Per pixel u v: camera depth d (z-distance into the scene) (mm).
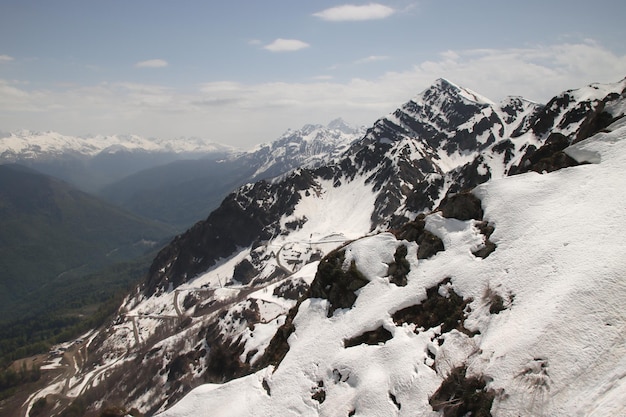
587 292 50812
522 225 68375
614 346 45156
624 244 54719
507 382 48219
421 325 65438
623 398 40562
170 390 139625
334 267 83688
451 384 53156
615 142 77438
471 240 72375
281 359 75812
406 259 78062
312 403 64000
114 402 148250
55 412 158375
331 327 75375
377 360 63688
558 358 46781
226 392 72625
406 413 54594
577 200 67750
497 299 59000
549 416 43438
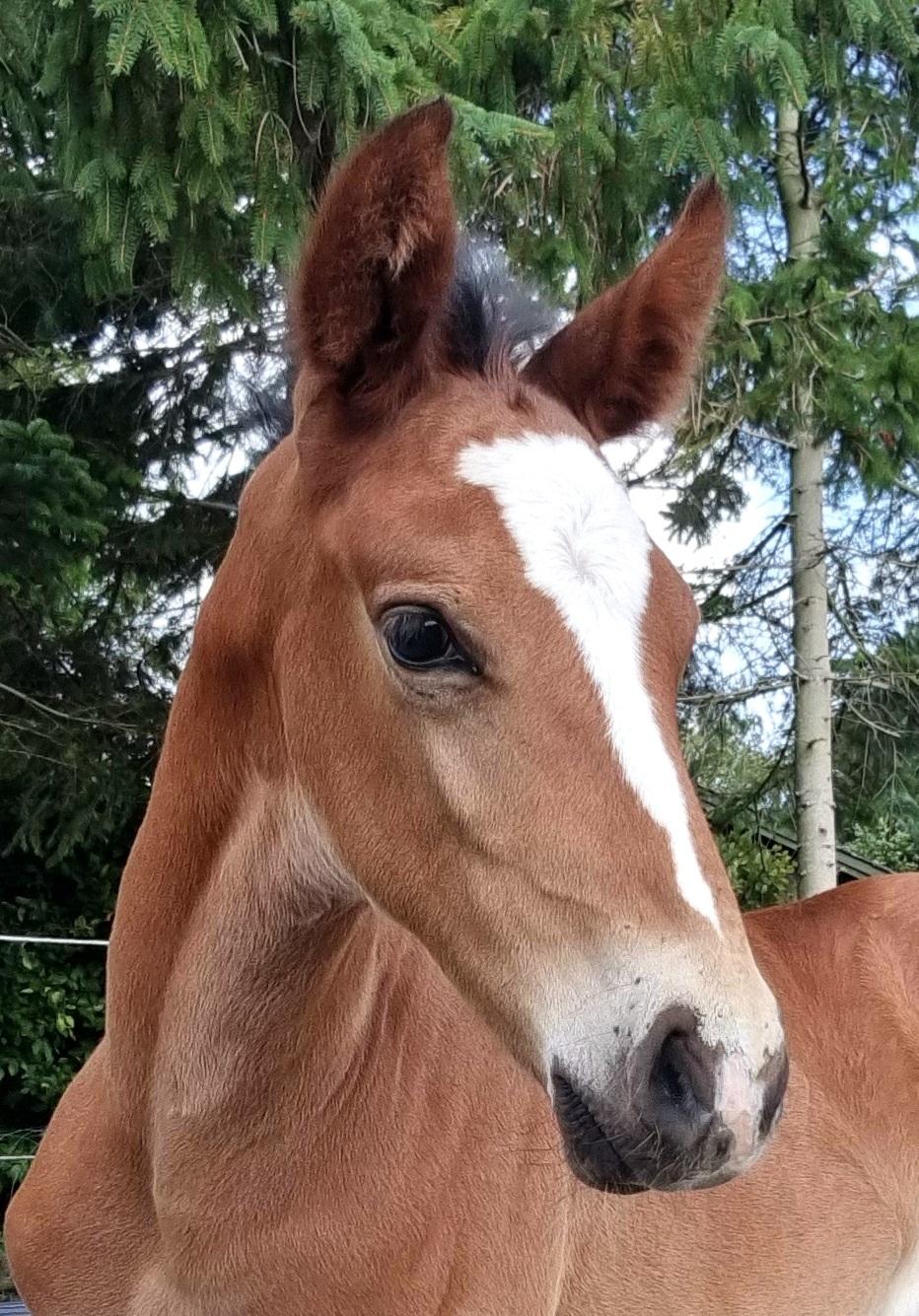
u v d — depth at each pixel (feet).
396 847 4.90
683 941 4.19
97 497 16.47
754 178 17.56
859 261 21.01
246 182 13.84
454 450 4.87
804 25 17.87
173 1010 5.82
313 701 5.24
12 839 19.49
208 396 20.25
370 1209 5.72
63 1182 6.34
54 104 13.78
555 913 4.37
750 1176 7.87
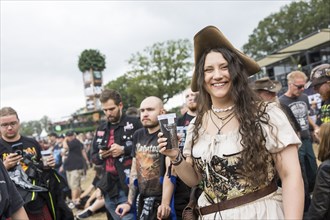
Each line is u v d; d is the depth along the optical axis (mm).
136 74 35406
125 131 3670
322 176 2396
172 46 34969
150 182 2904
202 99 1739
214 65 1618
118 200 3689
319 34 12484
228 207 1533
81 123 35531
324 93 3689
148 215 2807
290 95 4461
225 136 1566
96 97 57844
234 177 1521
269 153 1501
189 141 1798
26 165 3094
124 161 3611
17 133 3299
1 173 1759
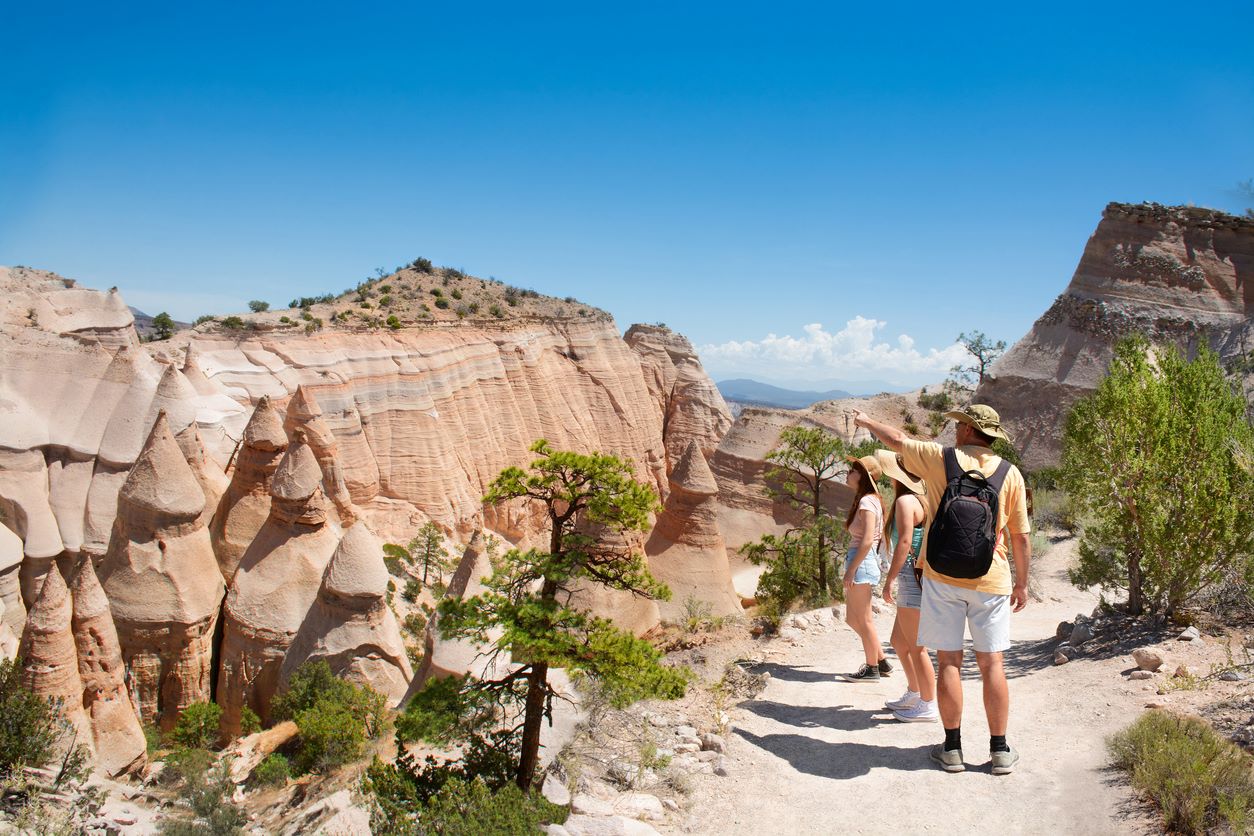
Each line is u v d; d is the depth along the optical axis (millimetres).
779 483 44906
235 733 26094
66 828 14141
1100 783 7008
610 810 7062
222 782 18359
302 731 19000
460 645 21094
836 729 8734
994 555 7270
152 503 25734
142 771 21531
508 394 70312
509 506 61875
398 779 10016
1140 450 11117
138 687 25516
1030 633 12961
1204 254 43031
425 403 58844
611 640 9648
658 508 9961
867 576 10352
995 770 7359
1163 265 43281
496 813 7480
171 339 51125
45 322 37906
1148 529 10648
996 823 6637
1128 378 11594
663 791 7648
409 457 56812
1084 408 12273
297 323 55812
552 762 9000
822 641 12547
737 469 47625
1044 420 43250
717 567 26609
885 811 6961
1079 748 7727
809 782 7562
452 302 78625
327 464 39094
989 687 7344
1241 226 42844
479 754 10609
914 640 8641
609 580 10227
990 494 7137
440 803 8219
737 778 7781
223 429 40125
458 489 58594
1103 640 10695
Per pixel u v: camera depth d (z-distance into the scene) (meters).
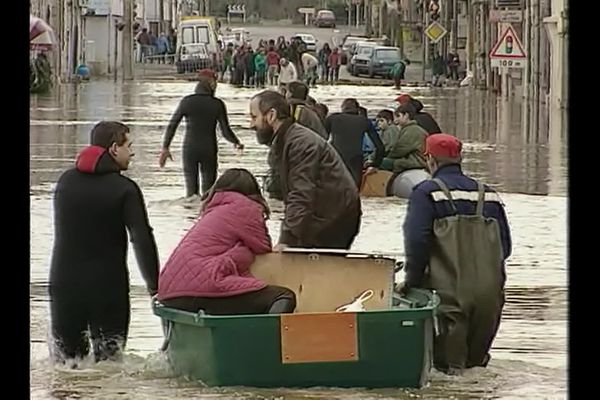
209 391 30.83
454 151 32.91
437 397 30.70
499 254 32.59
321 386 30.97
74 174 33.59
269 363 30.81
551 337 37.41
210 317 30.77
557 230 59.72
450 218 32.31
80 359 33.62
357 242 54.53
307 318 30.77
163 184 74.38
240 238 32.78
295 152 36.44
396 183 69.00
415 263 32.41
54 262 33.62
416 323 30.83
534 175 85.25
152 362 33.38
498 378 32.53
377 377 30.98
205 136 66.50
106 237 33.47
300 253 33.50
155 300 33.41
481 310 32.34
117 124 33.66
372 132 68.00
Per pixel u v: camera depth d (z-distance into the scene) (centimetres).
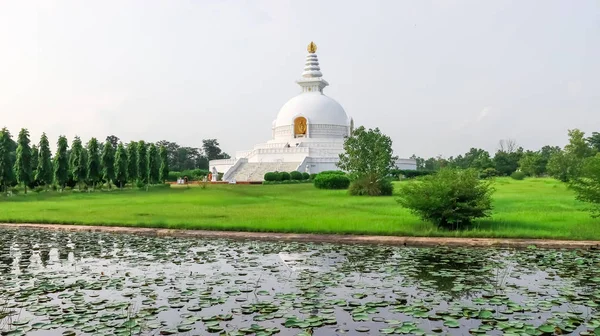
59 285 1343
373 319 1048
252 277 1427
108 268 1562
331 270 1517
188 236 2230
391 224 2305
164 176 7656
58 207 3509
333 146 8988
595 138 10562
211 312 1102
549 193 4400
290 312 1098
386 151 4528
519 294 1233
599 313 1081
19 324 1030
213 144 14812
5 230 2500
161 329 997
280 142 9400
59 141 6050
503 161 10388
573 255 1725
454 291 1269
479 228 2184
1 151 5500
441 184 2214
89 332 982
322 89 10300
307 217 2622
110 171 6481
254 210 3089
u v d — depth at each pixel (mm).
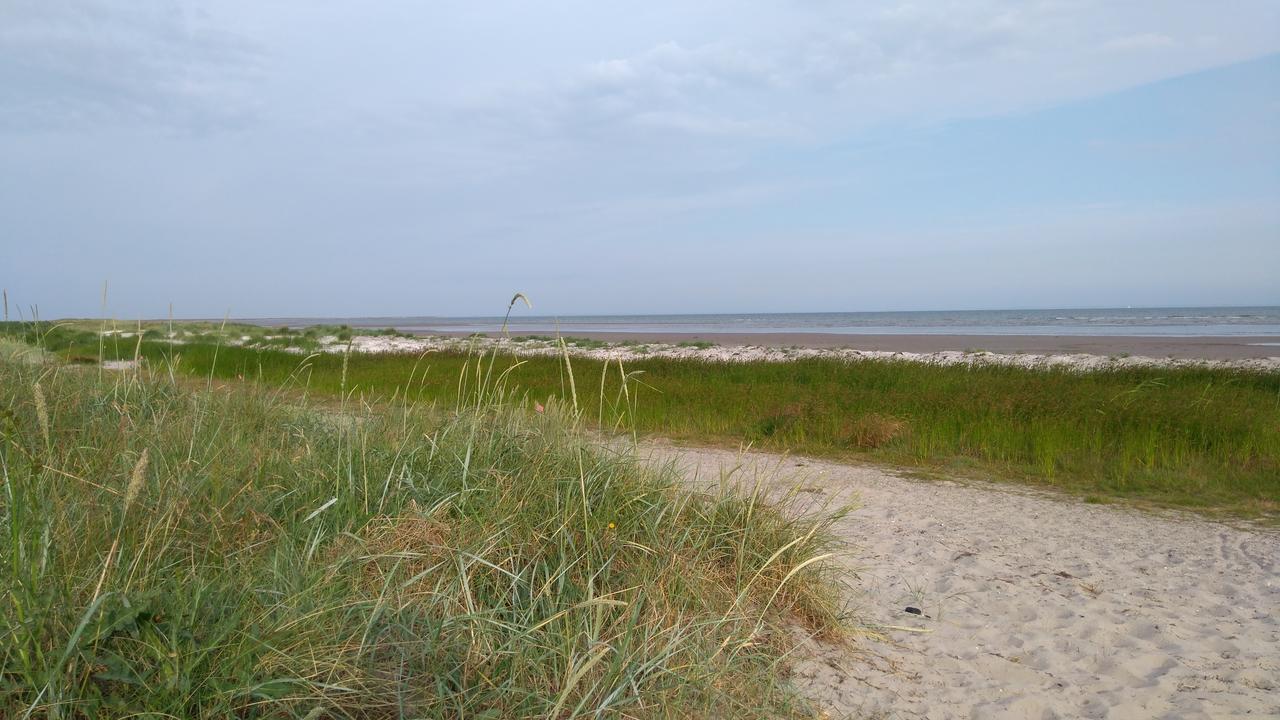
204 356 17312
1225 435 9133
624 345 34375
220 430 4371
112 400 4969
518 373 14750
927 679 3604
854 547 5375
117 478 3449
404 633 2777
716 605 3648
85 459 3584
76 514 2945
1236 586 4934
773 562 4059
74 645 2137
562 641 2910
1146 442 8953
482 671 2730
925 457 9242
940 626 4227
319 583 2787
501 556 3496
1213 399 11094
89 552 2678
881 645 3939
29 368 5375
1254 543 5953
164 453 3756
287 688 2359
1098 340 35938
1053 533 6176
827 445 9953
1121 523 6527
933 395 11922
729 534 4262
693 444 9992
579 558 3574
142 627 2359
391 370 15859
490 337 38844
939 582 4922
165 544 2764
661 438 10359
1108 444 9266
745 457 9086
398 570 3277
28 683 2078
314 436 4738
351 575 3041
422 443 4375
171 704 2203
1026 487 7922
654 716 2760
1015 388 12328
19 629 2166
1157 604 4609
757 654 3357
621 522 3939
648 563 3680
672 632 3096
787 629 3861
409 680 2594
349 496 3713
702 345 34094
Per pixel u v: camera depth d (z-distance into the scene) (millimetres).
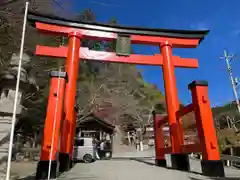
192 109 8820
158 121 13523
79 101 28641
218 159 7645
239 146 17344
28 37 17562
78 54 12039
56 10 14859
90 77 38281
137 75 53438
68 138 9719
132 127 39938
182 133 10695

=====

→ Exercise instructions
The answer is the lines of the material above, from the one containing "624 244 54719" down to the one containing "54 104 13.78", given exactly and without images.

→ Problem solution
624 244 54719
507 382 48219
421 325 65438
623 398 40562
170 390 139625
334 267 83688
451 384 53156
615 142 77438
471 240 72375
281 359 75812
406 259 78062
312 403 64000
114 402 148250
55 412 158375
331 327 75375
377 360 63688
558 358 46781
226 392 72625
406 413 54594
577 200 67750
497 299 59000
549 416 43438
u v d — depth at each pixel (feet).
396 847 4.90
683 941 4.19
97 497 16.47
754 178 17.56
859 261 21.01
246 182 13.84
454 450 4.87
804 25 17.87
173 1010 5.82
313 701 5.24
12 839 19.49
208 396 20.25
370 1209 5.72
63 1182 6.34
54 104 13.78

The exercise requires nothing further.